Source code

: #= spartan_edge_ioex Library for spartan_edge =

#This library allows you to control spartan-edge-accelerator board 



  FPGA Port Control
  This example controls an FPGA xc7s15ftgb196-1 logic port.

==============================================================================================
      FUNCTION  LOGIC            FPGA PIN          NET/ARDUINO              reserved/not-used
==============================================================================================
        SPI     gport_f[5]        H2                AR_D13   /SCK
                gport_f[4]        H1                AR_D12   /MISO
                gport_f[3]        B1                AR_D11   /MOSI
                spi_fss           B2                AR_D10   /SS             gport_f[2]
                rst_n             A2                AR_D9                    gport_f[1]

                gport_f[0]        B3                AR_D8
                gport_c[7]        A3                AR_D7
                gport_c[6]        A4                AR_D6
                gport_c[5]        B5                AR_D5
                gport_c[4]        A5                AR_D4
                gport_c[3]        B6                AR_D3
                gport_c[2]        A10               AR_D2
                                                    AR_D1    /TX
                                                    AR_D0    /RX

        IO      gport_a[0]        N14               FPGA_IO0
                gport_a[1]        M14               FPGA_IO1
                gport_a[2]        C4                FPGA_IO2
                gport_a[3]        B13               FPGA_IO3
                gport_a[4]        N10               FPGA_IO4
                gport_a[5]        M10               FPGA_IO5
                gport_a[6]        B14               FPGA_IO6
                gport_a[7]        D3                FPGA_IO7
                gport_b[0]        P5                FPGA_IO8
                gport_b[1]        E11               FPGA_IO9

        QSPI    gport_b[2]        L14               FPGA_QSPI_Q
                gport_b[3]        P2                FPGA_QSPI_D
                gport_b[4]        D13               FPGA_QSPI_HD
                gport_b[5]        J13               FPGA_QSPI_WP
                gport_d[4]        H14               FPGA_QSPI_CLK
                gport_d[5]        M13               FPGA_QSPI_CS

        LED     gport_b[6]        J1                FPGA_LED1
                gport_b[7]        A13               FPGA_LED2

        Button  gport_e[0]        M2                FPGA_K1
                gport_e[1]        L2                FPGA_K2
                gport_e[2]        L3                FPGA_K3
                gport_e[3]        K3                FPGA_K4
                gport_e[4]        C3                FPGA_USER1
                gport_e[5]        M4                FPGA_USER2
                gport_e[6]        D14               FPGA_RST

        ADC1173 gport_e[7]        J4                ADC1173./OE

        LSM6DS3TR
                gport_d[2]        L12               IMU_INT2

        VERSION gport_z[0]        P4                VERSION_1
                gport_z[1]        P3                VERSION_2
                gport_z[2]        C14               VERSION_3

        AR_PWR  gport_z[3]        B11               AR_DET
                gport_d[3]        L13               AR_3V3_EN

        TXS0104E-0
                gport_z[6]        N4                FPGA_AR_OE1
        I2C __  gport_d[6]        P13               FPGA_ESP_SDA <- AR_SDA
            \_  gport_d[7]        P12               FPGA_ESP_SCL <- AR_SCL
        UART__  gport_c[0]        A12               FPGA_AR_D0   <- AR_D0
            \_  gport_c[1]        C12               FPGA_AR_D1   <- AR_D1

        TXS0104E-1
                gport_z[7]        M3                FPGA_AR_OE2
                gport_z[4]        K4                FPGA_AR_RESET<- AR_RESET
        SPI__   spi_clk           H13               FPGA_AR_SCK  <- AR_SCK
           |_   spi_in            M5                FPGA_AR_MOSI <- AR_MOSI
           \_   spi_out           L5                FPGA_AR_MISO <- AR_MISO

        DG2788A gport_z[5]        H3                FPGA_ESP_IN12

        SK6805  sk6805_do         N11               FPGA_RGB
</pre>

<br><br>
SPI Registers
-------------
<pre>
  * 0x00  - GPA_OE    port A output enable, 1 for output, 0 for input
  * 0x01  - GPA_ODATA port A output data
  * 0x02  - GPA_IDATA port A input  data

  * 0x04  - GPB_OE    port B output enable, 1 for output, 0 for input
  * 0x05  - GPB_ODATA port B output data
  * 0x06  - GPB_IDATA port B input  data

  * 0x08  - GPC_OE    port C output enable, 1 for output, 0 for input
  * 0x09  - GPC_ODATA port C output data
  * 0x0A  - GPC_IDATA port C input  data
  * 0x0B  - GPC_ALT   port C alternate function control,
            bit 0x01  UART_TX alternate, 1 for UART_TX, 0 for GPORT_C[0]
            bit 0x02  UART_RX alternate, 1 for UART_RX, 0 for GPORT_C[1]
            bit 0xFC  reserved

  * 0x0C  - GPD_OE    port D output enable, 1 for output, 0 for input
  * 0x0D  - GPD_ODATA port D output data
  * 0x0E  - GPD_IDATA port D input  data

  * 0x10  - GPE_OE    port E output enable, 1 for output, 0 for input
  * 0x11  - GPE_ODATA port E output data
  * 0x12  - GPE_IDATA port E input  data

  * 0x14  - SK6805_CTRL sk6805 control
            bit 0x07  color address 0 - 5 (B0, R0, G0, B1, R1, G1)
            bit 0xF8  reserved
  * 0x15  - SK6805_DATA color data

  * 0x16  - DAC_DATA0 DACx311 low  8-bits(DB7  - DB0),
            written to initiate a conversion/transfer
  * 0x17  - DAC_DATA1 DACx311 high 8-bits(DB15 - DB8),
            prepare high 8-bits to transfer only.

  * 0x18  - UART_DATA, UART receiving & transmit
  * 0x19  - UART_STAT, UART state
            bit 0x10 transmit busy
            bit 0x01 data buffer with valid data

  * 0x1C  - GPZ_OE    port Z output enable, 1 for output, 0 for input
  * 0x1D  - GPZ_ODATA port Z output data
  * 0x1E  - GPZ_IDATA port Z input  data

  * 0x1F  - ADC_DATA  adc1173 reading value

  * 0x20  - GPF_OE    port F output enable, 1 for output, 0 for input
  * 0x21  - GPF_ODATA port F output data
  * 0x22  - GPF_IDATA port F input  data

Activity: Give the number of lines above in which the word "transfer" occurs, with nothing else.

Exercise output: 2